The Australian Taxation Office has become the latest Australian victim of a creeping chemical syndrome quietly wrecking hardware across Australia.
Known as zinc whiskers, the syndrome that hits data centres stems from ageing galvanized floor tiles that shed millions of minute, yet highly conductive zinc filaments if the tiles are disturbed. And these are extremely disturbed if you pull up sections of floor.
Only microns in diameter, the metallic menace then infiltrates cooling systems, short-circuiting power supplies and sensitive circuitry as it spreads.
According to a statement from the ATO, zinc whiskers were first detected some weeks ago when power supplies at its Newcastle data centre started mysteriously failing.
Since then ATO has hired a specialist decontamination contractor to suck out the particles, purge the air conditioning system and replace the galvanized floor of the facility.
Just how far the problem extends within ATO, or its outsourcer EDS, is still being assessed. However, a number of ATO facilities are known to have been have been checked, with costly stabilization work now under way.
The outbreak has resulted in a full audit of all ATO data centres to determine the scope of the problem - and the level of remedial work needed to address risk management and occupational health and safety guidelines.
"Specialist industry assistance has been obtained to identify the type and source of the fibre contamination and to progress the decontamination of the computer facility. Site operations have been stabilized and no further power supply failures have occurred in the past four weeks. A full audit of the Tax Office's computer facilities is currently in progress," the ATO said in a statement to Computerworld.

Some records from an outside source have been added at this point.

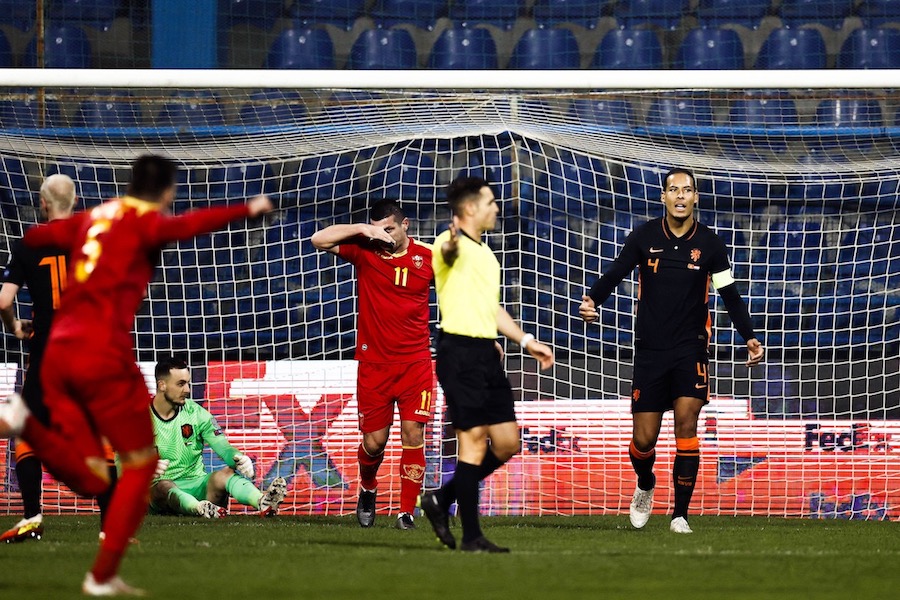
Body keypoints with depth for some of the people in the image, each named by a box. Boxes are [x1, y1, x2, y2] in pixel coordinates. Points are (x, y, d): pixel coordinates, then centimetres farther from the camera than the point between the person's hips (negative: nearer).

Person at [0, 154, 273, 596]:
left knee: (89, 479, 10)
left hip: (58, 351, 7)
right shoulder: (144, 222, -2)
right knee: (140, 463, 8)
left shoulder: (93, 218, 18)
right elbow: (184, 227, -24)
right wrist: (245, 210, -25)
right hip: (103, 354, -7)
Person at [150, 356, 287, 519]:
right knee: (164, 486, -38)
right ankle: (199, 509, -72)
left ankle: (263, 502, -60)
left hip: (195, 486, 2)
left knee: (225, 474, -28)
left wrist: (239, 458, -29)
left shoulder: (196, 413, 6)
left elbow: (224, 448, -4)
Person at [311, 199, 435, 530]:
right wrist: (363, 229, -18)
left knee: (413, 435, -8)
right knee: (374, 439, 4)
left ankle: (407, 512, -3)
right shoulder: (364, 251, -1)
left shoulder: (427, 256, 0)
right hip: (374, 363, 0)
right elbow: (319, 240, -10)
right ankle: (368, 490, 35)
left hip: (416, 363, 0)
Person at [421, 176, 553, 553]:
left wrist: (526, 341, 32)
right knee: (474, 441, -8)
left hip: (486, 353, 9)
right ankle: (471, 536, -4)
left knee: (507, 443, 7)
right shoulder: (453, 246, -9)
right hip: (460, 351, -9)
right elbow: (449, 253, -36)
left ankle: (442, 500, 20)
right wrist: (452, 241, -60)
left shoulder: (485, 254, 21)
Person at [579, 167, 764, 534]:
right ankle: (645, 487, 34)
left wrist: (749, 338, -6)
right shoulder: (644, 237, 1)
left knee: (686, 425, -16)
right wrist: (592, 300, -19)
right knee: (644, 438, 0)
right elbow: (614, 274, 2)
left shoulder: (709, 244, 1)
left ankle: (680, 515, -9)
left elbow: (730, 294, 5)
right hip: (650, 349, 1)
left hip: (691, 348, -1)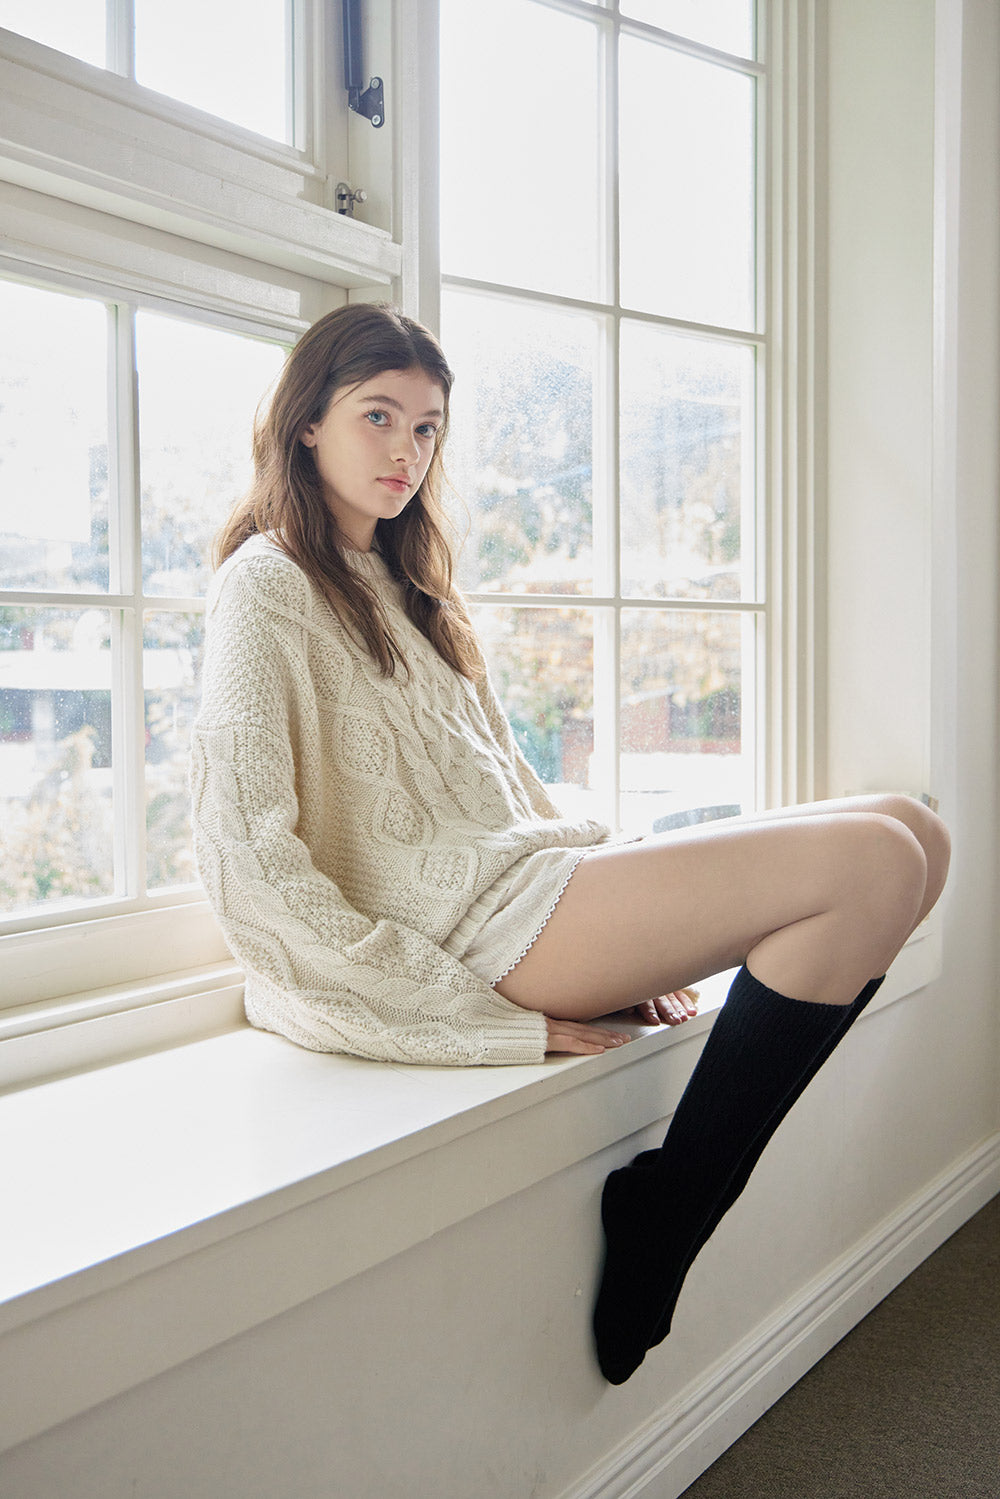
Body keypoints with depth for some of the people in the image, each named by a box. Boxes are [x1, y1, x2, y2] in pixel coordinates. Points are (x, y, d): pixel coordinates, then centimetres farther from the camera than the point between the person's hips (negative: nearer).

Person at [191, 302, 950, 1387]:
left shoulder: (405, 589, 27)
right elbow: (251, 861, -13)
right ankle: (660, 1216, -12)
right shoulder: (265, 587, -2)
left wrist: (629, 930, 9)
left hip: (527, 883, 9)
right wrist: (481, 1017, -15)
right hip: (466, 924, -9)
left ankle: (660, 1207, -13)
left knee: (910, 838, -6)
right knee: (873, 857, -20)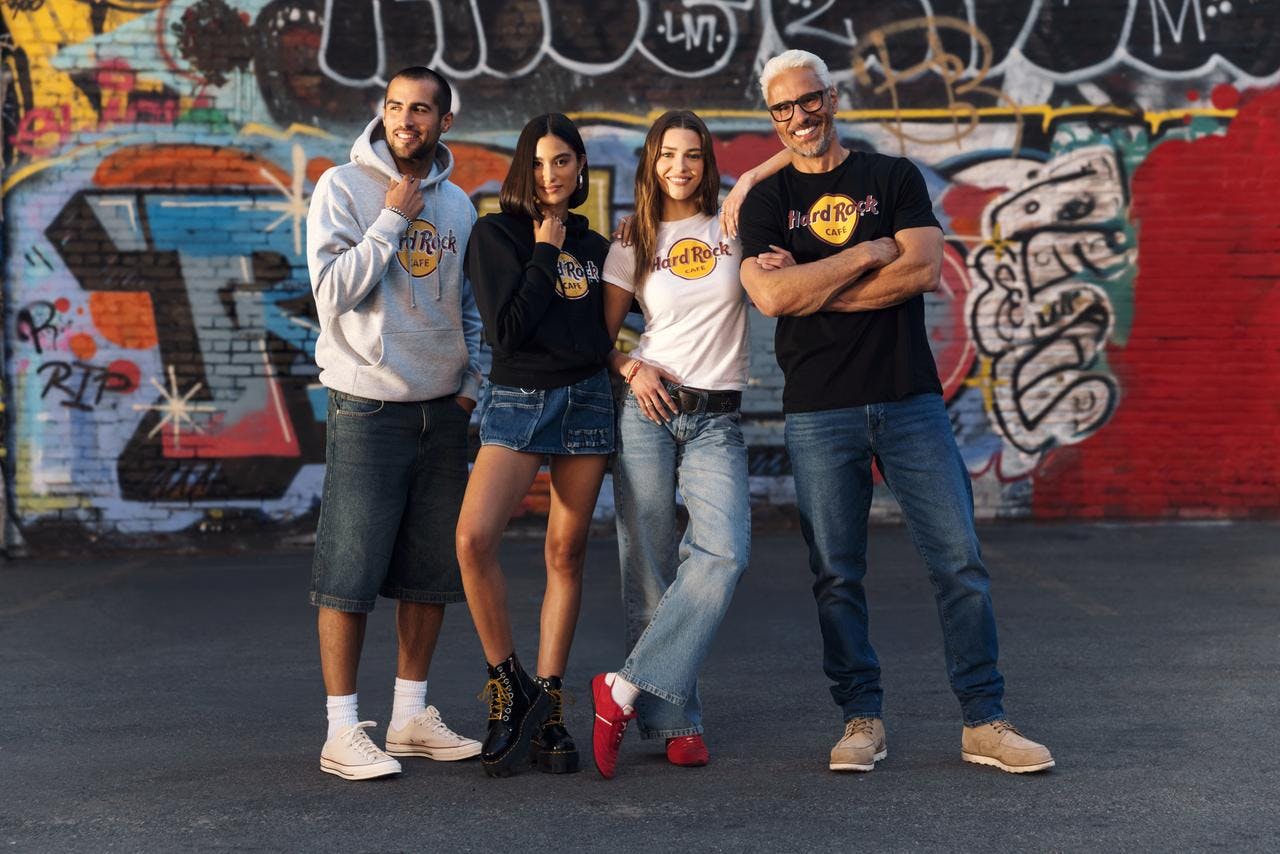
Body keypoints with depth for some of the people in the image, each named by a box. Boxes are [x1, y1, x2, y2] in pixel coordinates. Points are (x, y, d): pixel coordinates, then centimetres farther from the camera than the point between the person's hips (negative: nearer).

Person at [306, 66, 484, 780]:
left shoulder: (457, 204, 11)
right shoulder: (344, 188, -4)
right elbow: (334, 292, -14)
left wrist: (473, 384, 7)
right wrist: (393, 219, -14)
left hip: (443, 413, 5)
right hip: (367, 409, -5)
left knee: (433, 572, 9)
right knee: (351, 575, -5)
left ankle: (412, 716, 20)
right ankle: (344, 731, 2)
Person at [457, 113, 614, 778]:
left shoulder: (593, 245, 15)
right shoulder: (496, 235, 1)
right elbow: (506, 327, -10)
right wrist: (545, 252, -5)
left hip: (587, 398, 4)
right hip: (516, 399, -4)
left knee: (566, 554, 3)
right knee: (475, 536, -23)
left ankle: (546, 709, 10)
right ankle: (508, 685, -6)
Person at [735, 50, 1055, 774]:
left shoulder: (894, 178, 9)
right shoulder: (766, 202, 8)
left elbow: (922, 270, -7)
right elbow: (772, 296, -9)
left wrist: (812, 288, -8)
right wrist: (869, 254, -7)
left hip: (911, 399, 0)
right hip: (818, 410, 0)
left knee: (961, 562, -2)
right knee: (837, 576, 3)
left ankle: (985, 722, 6)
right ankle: (863, 721, 14)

Vendor facilities are also coming under the under the spotlight as CIO awareness of the issue grows. Computerworld contacted outsourcing services providers EDS, CSC and IBM Global Services to poll zinc whiskers awareness with mixed results.
A spokesperson for IBM said zinc whiskers had appeared in its facilities "four years ago" resulting in "an audit of all our data centres and major outsourcing sites".

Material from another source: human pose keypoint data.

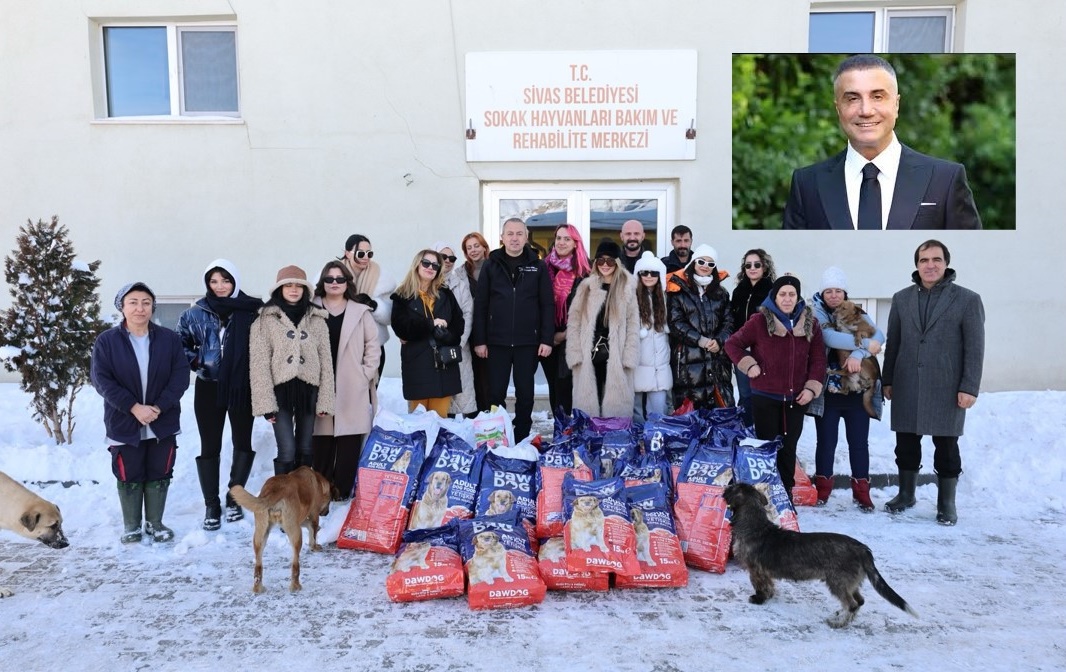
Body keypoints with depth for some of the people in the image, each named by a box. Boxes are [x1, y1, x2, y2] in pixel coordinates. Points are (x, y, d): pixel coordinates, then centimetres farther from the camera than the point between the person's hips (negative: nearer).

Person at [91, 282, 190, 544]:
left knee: (159, 474, 10)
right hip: (124, 423, -1)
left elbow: (181, 375, -6)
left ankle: (155, 522, 26)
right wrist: (134, 407, -19)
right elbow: (101, 380, -10)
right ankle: (131, 525, 27)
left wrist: (159, 407, -17)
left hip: (162, 422, 1)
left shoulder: (170, 339, -2)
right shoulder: (106, 341, -5)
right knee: (129, 476, 10)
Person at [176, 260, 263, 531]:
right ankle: (211, 505, 16)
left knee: (243, 442, 8)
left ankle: (234, 497, 26)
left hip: (243, 388, -1)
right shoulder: (196, 313, 0)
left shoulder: (251, 310, -5)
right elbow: (179, 344, 12)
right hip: (209, 388, 1)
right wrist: (196, 362, -1)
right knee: (209, 446, 5)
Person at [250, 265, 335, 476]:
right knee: (286, 452, -7)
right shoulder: (266, 319, -1)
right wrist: (265, 401, -10)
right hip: (281, 389, -3)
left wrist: (325, 399, -1)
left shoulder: (317, 319, 7)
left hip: (308, 389, 3)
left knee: (305, 450, 10)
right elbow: (259, 362, -4)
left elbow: (326, 360, 5)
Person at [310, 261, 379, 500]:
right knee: (321, 440, 3)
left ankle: (343, 488, 11)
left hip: (353, 388, 0)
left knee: (349, 442, 1)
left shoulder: (361, 312, 8)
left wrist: (366, 374, -1)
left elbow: (373, 345, 7)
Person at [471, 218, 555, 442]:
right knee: (495, 394, 5)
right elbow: (480, 305, 3)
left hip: (528, 342, 0)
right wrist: (479, 340, -4)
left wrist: (547, 339, -6)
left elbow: (547, 305, 2)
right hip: (497, 342, 0)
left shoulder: (538, 267, 4)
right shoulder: (491, 266, 5)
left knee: (525, 394, 8)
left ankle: (522, 441, 19)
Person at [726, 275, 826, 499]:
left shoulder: (810, 323, 4)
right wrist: (749, 365, -9)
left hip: (796, 398, 3)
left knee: (788, 447, 10)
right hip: (765, 397, -3)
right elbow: (732, 344, 2)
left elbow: (818, 359, 6)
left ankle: (786, 493, 22)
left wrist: (812, 388, -3)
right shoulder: (760, 321, -7)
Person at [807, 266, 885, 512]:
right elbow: (830, 337, -20)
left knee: (859, 443, 7)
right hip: (828, 391, -2)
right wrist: (864, 343, -19)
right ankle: (822, 489, 19)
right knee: (826, 441, 6)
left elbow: (878, 335, -9)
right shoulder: (818, 315, -1)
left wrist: (857, 354, -25)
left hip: (858, 390, 2)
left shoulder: (858, 315, 9)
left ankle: (861, 492, 19)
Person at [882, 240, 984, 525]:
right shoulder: (901, 299, 9)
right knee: (906, 444, 10)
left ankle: (947, 503, 18)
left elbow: (975, 348, -4)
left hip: (946, 389, -3)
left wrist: (969, 387, -10)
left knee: (946, 447, 6)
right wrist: (887, 380, 9)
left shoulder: (968, 299, -1)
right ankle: (906, 494, 26)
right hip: (906, 387, 3)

"All suspect tiles were replaced or sealed," the spokesperson said, adding that 10 facilities had been purged.
A spokesperson for CSC said the vendor had been aware of the problem for some time and countered the menace with a combination "whisker proof" floor tiles and regular cleaning. It did not consider zinc whiskers an issue for customers.
"Generally customers don't ask about it because they are more concerned with the resilience of the data centre itself," CSC's spokesperson said.
A spokesperson from EDS said the company is aware of zinc whiskers, but would not say whether its customers were concerned about the issue.